Provided material:
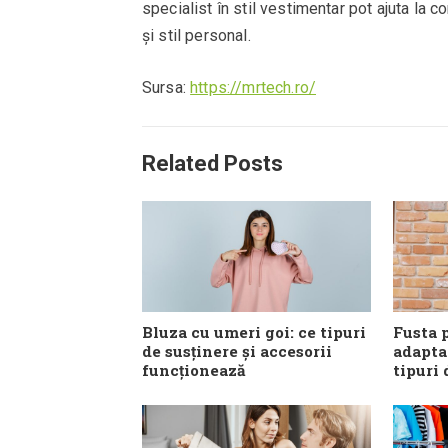
specialist în stil vestimentar pot ajuta la 
și stil personal.
Sursa:
https://mrtech.ro/
Related Posts
Bluza cu umeri goi: ce tipuri
Fusta p
de susținere și accesorii
adapta
funcționează
tipuri 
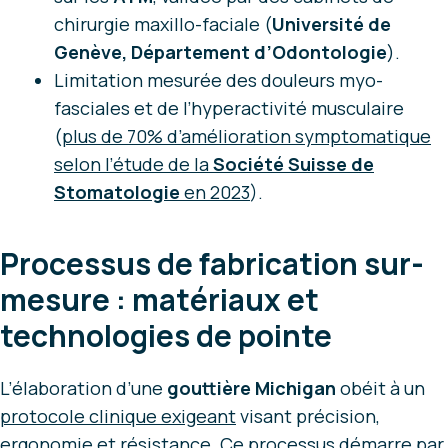
chirurgie maxillo-faciale (
Université de
Genève, Département d’Odontologie
).
Limitation mesurée des douleurs myo-
fasciales et de l’hyperactivité musculaire
(
plus de 70% d’amélioration symptomatique
selon l’étude de la
Société Suisse de
Stomatologie
en 2023
).
Processus de fabrication sur-
mesure : matériaux et
technologies de pointe
L’élaboration d’une
gouttière Michigan
obéit à un
protocole clinique exigeant
visant précision,
ergonomie et résistance. Ce processus démarre par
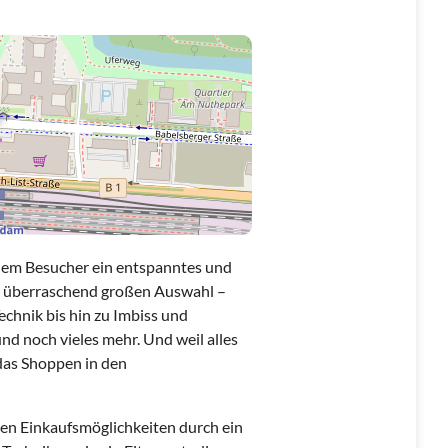
em Besucher ein entspanntes und
er überraschend großen Auswahl –
hnik bis hin zu Imbiss und
und noch vieles mehr. Und weil alles
 das Shoppen in den
en Einkaufsmöglichkeiten durch ein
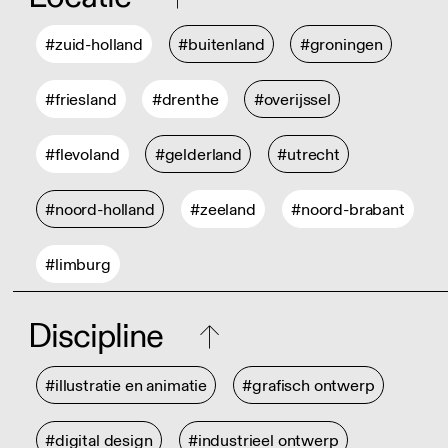
#zuid-holland
#buitenland
#groningen
#friesland
#drenthe
#overijssel
#flevoland
#gelderland
#utrecht
#noord-holland
#zeeland
#noord-brabant
#limburg
Discipline
#illustratie en animatie
#grafisch ontwerp
#digital design
#industrieel ontwerp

Aim of the exercise:
State how many rows contain the string "stil", where upper and lower case count as different. Reply with the number only.

Answer section:
2